Task goal: Without including any image, repeat every record exactly.

Data for review:
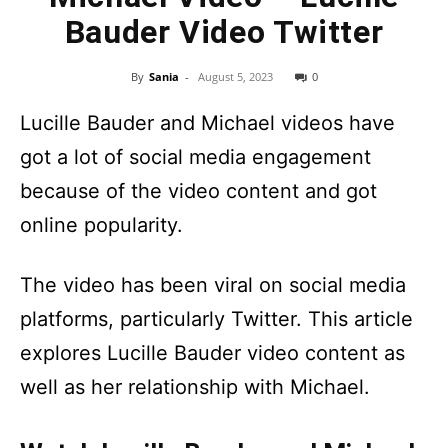
Bauder Video Twitter
By
Sania
-
August 5, 2023
0
Lucille Bauder and Michael videos have
got a lot of social media engagement
because of the video content and got
online popularity.
The video has been viral on social media
platforms, particularly Twitter. This article
explores Lucille Bauder video content as
well as her relationship with Michael.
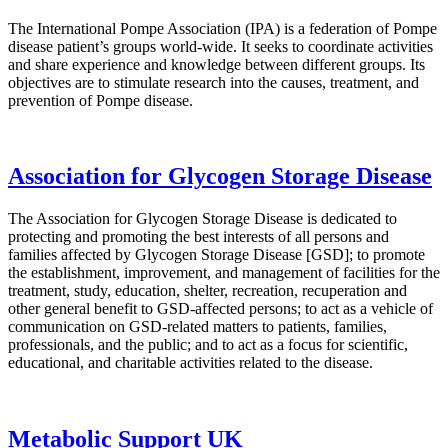
The International Pompe Association (IPA) is a federation of Pompe
disease patient’s groups world-wide. It seeks to coordinate activities
and share experience and knowledge between different groups. Its
objectives are to stimulate research into the causes, treatment, and
prevention of Pompe disease.
Association for Glycogen Storage Disease
The Association for Glycogen Storage Disease is dedicated to
protecting and promoting the best interests of all persons and
families affected by Glycogen Storage Disease [GSD]; to promote
the establishment, improvement, and management of facilities for the
treatment, study, education, shelter, recreation, recuperation and
other general benefit to GSD-affected persons; to act as a vehicle of
communication on GSD-related matters to patients, families,
professionals, and the public; and to act as a focus for scientific,
educational, and charitable activities related to the disease.
Metabolic Support UK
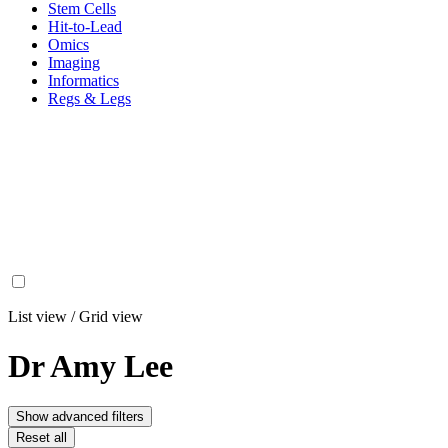
Stem Cells
Hit-to-Lead
Omics
Imaging
Informatics
Regs & Legs
List view
/
Grid view
Dr Amy Lee
Show advanced filters
Reset all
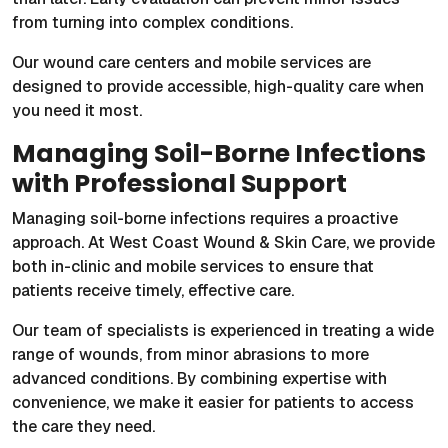
from turning into complex conditions.
Our wound care centers and mobile services are
designed to provide accessible, high-quality care when
you need it most.
Managing Soil-Borne Infections
with Professional Support
Managing soil-borne infections requires a proactive
approach. At West Coast Wound & Skin Care, we provide
both in-clinic and mobile services to ensure that
patients receive timely, effective care.
Our team of specialists is experienced in treating a wide
range of wounds, from minor abrasions to more
advanced conditions. By combining expertise with
convenience, we make it easier for patients to access
the care they need.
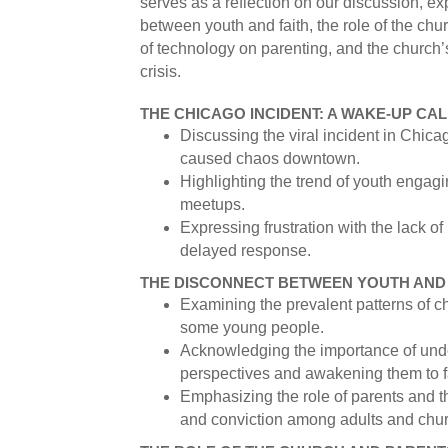
serves as a reflection on our discussion, ex
between youth and faith, the role of the chu
of technology on parenting, and the church’
crisis.
THE CHICAGO INCIDENT: A WAKE-UP CAL
Discussing the viral incident in Chi
caused chaos downtown.
Highlighting the trend of youth engagi
meetups.
Expressing frustration with the lack of
delayed response.
THE DISCONNECT BETWEEN YOUTH AND 
Examining the prevalent patterns of 
some young people.
Acknowledging the importance of und
perspectives and awakening them to f
Emphasizing the role of parents and 
and conviction among adults and chur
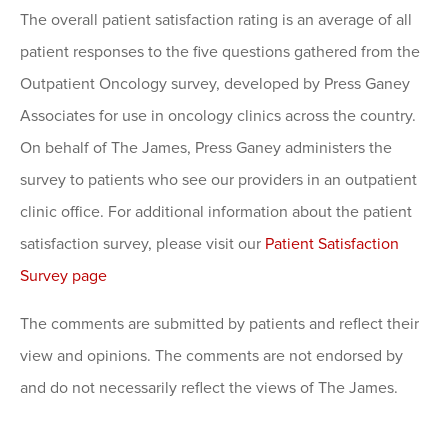
The overall patient satisfaction rating is an average of all
patient responses to the five questions gathered from the
Outpatient Oncology survey, developed by Press Ganey
Associates for use in oncology clinics across the country.
On behalf of The James, Press Ganey administers the
survey to patients who see our providers in an outpatient
clinic office. For additional information about the patient
satisfaction survey, please visit our
Patient Satisfaction
Survey page
The comments are submitted by patients and reflect their
view and opinions. The comments are not endorsed by
and do not necessarily reflect the views of The James.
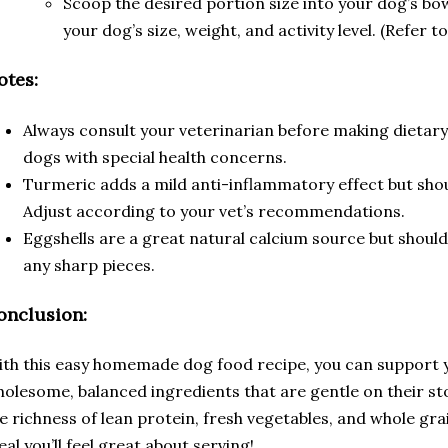
Scoop the desired portion size into your dog’s bo
your dog’s size, weight, and activity level. (Refer t
otes:
Always consult your veterinarian before making dietary
dogs with special health concerns.
Turmeric adds a mild anti-inflammatory effect but sho
Adjust according to your vet’s recommendations.
Eggshells are a great natural calcium source but should
any sharp pieces.
onclusion:
th this easy homemade dog food recipe, you can support y
olesome, balanced ingredients that are gentle on their s
e richness of lean protein, fresh vegetables, and whole gra
al you’ll feel great about serving!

Your response:
Bauder Video Twitter
By
Sania
-
August 5, 2023
0
Lucille Bauder and Michael videos have
got a lot of social media engagement
because of the video content and got
online popularity.
The video has been viral on social media
platforms, particularly Twitter. This article
explores Lucille Bauder video content as
well as her relationship with Michael.
The International Pompe Association (IPA) is a federation of Pompe
disease patient’s groups world-wide. It seeks to coordinate activities
and share experience and knowledge between different groups. Its
objectives are to stimulate research into the causes, treatment, and
prevention of Pompe disease.
Association for Glycogen Storage Disease
The Association for Glycogen Storage Disease is dedicated to
protecting and promoting the best interests of all persons and
families affected by Glycogen Storage Disease [GSD]; to promote
the establishment, improvement, and management of facilities for the
treatment, study, education, shelter, recreation, recuperation and
other general benefit to GSD-affected persons; to act as a vehicle of
communication on GSD-related matters to patients, families,
professionals, and the public; and to act as a focus for scientific,
educational, and charitable activities related to the disease.
Metabolic Support UK
Stem Cells
Hit-to-Lead
Omics
Imaging
Informatics
Regs & Legs
List view
/
Grid view
Dr Amy Lee
Show advanced filters
Reset all
from turning into complex conditions.
Our wound care centers and mobile services are
designed to provide accessible, high-quality care when
you need it most.
Managing Soil-Borne Infections
with Professional Support
Managing soil-borne infections requires a proactive
approach. At West Coast Wound & Skin Care, we provide
both in-clinic and mobile services to ensure that
patients receive timely, effective care.
Our team of specialists is experienced in treating a wide
range of wounds, from minor abrasions to more
advanced conditions. By combining expertise with
convenience, we make it easier for patients to access
the care they need.
serves as a reflection on our discussion, ex
between youth and faith, the role of the chu
of technology on parenting, and the church’
crisis.
THE CHICAGO INCIDENT: A WAKE-UP CAL
Discussing the viral incident in Chi
caused chaos downtown.
Highlighting the trend of youth engagi
meetups.
Expressing frustration with the lack of
delayed response.
THE DISCONNECT BETWEEN YOUTH AND 
Examining the prevalent patterns of 
some young people.
Acknowledging the importance of und
perspectives and awakening them to f
Emphasizing the role of parents and 
and conviction among adults and chur
The overall patient satisfaction rating is an average of all
patient responses to the five questions gathered from the
Outpatient Oncology survey, developed by Press Ganey
Associates for use in oncology clinics across the country.
On behalf of The James, Press Ganey administers the
survey to patients who see our providers in an outpatient
clinic office. For additional information about the patient
satisfaction survey, please visit our
Patient Satisfaction
Survey page
The comments are submitted by patients and reflect their
view and opinions. The comments are not endorsed by
and do not necessarily reflect the views of The James.
Scoop the desired portion size into your dog’s bo
your dog’s size, weight, and activity level. (Refer t
otes:
Always consult your veterinarian before making dietary
dogs with special health concerns.
Turmeric adds a mild anti-inflammatory effect but sho
Adjust according to your vet’s recommendations.
Eggshells are a great natural calcium source but should
any sharp pieces.
onclusion:
th this easy homemade dog food recipe, you can support y
olesome, balanced ingredients that are gentle on their s
e richness of lean protein, fresh vegetables, and whole gra
al you’ll feel great about serving!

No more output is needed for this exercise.